When transiently over-expressed, wild type or dual phosphorylation site mutant of BAD did not induce apoptosis, as observed in the first part of this study, but the rate of growth of these cells was remarkably low compared to the untransfected or control vector transfected cells. This suggested that the presence of extra amount of BAD could reduce the growth of MCF-7 cells. Similar phenomenon have been reported with the overexpression of BCL2 in malignant as well as normal epithelial cells. When over expressed, BCL2 arrests cell cycle in G0/G1 phase and this effect appears to depend on the amino terminal BH4 domain. Interestingly in a variety of epithelial cell types, endogenous BCL2 was shown to localize to the chromosomes of mitotic nuclei. This pattern of BCL2 expression is considered to be indicative of its special role in cell proliferation.

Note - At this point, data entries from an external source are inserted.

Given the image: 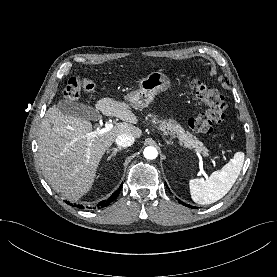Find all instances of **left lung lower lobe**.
Here are the masks:
<instances>
[{
  "instance_id": "1",
  "label": "left lung lower lobe",
  "mask_w": 277,
  "mask_h": 277,
  "mask_svg": "<svg viewBox=\"0 0 277 277\" xmlns=\"http://www.w3.org/2000/svg\"><path fill=\"white\" fill-rule=\"evenodd\" d=\"M166 186H167V184H166ZM168 188V187H167ZM179 201V203H181V204H183V202L181 201V200H178ZM186 205V204H185ZM186 206H188V207H191V208H195V207H192V206H190V205H186Z\"/></svg>"
}]
</instances>
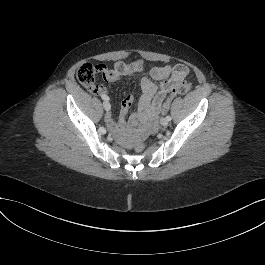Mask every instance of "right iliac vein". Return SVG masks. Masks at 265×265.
I'll return each instance as SVG.
<instances>
[{"instance_id":"obj_1","label":"right iliac vein","mask_w":265,"mask_h":265,"mask_svg":"<svg viewBox=\"0 0 265 265\" xmlns=\"http://www.w3.org/2000/svg\"><path fill=\"white\" fill-rule=\"evenodd\" d=\"M103 107L104 109L108 112L110 110V104L108 101L103 102Z\"/></svg>"}]
</instances>
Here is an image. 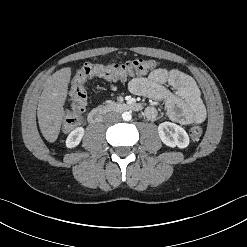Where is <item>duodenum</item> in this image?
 Instances as JSON below:
<instances>
[{
	"label": "duodenum",
	"mask_w": 247,
	"mask_h": 247,
	"mask_svg": "<svg viewBox=\"0 0 247 247\" xmlns=\"http://www.w3.org/2000/svg\"><path fill=\"white\" fill-rule=\"evenodd\" d=\"M141 106L138 103L123 102V103H108L93 109L88 114V121L91 124L99 123L103 116L110 111H140Z\"/></svg>",
	"instance_id": "duodenum-1"
}]
</instances>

We hypothesized that BAD also exhibits a cell cycle related function in breast cancer epithelial cells, which was tested in the second part of this study. We evaluated the distribution pattern of nuclear BAD in several breast cancer cell lines. BAD overexpression lessened cyclin D1protein levels that agreeably correlate with the G1-S transition block observed. Cyclin D1 regulation by BAD was assayed at the transcriptional level using a luciferase reporter under the control of the cyclin D1 promoter. In asynchronous cells and in synchronous and E2 treated cells, BAD over-expression significantly reduced the cyclin D1 reporter activity. Overexpression of a dual phosphorylation site mutant of BAD did not alter the cyclin D1 expression pattern or the cell cycle progression suggesting an involvement of these serine residues in BAD’s nuclear functions. Furthermore, the BH3 domain deletion mutant and the S91A mutant, both of which carry intact S75 and S99 residues, exerted inhibitory effects similar to that of wild type BAD.

Wild type BAD overexpression as well as BAD depletion from nuclear extracts diminished the labeled AP-1/TRE DNA binding with the nuclear factors. This demonstrates that BAD is capable of binding and sequestering some components from the nuclear extracts which bind with AP-1/TRE element. Collectively our data suggest that in addition to pro-apoptotic functions, BAD regulates the cell cycle at least partly via AP-1/TRE element. These functions appear to depend on its S75 and S99 phosphorylation status that are also the targets of pro-survival mechanisms. Further, these results also suggest that the AP-1 transcription regulation by BAD is kept at its minimal level in normal cells as a result of the fine balance of its phosphorylation state.